Chris - What you're doing when you're squeezing on your eye ball, it's triggering what's called an 'entoptic' phenomenon. In other words, it's a visual hallucination originating from inside your own eyeball.

When you apply pressure to the eyeball, what you're doing is pressing on the retina, and the retina is the extremely complicated, cell-rich, very highly metabolically-active structure that turns light waves into brain waves, to put it simply.

When you apply pressure to the retina, two things happen. One, you deform the retina a little bit and this makes the photoreceptors, which are the specialised rod and cone cells that pick up photons of light, change their pattern of firing activity in response, which is how we see.

The other thing that pressing on the retina would do is it may affect its ability to pick up oxygen from the blood, because the photoreceptors are right at the back of the eye, close to something called the choroid plexus.

The choroid plexus is a very dense network of blood vessels. In fact, the retina has one of the highest metabolic rates of any tissue in the body and if you affect the way at which oxygen moves out of the choroid plexus and into the photoreceptors - for even a fraction of a second - they start to deliver abnormal firing activity, which you see as funny "lights".

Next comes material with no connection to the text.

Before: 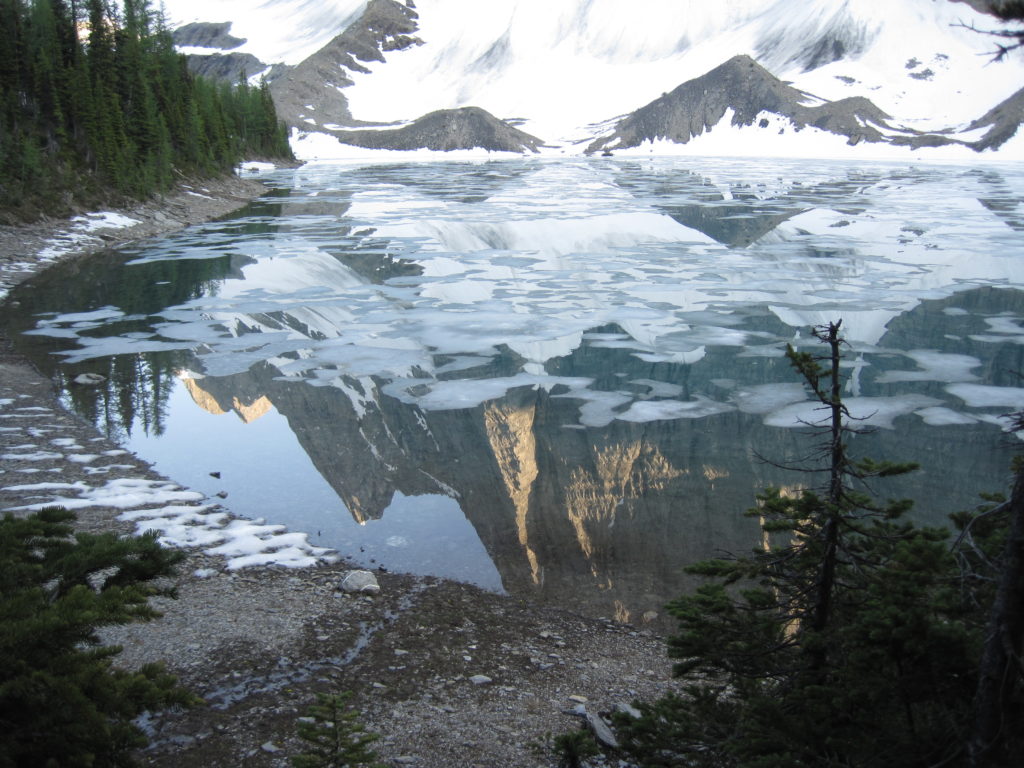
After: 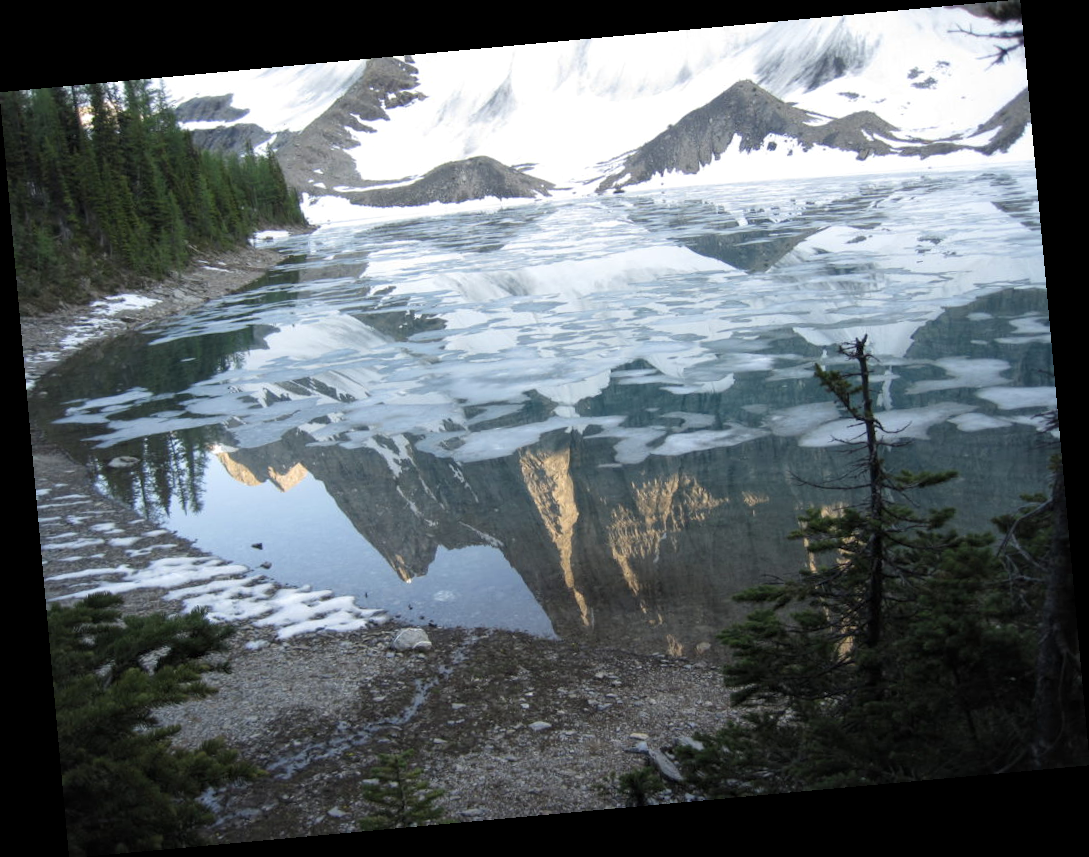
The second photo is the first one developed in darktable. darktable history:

You might have also seen this if you stand up quickly out of a hot bath. You may have noticed a similar strange wooziness, but also, you'll have noticed some perhaps funny lights in front of your eyes. That's because your blood pressure temporarily dips when you stand up and you deprive the photoreceptors of their oxygen supply momentarily, and they respond by firing off these blazes of colours.

So, in summary, it's an entoptic phenomenon secondary to physical deformation of the retina, but also probably because you're affecting the ability of the retina to grab its oxygen supply.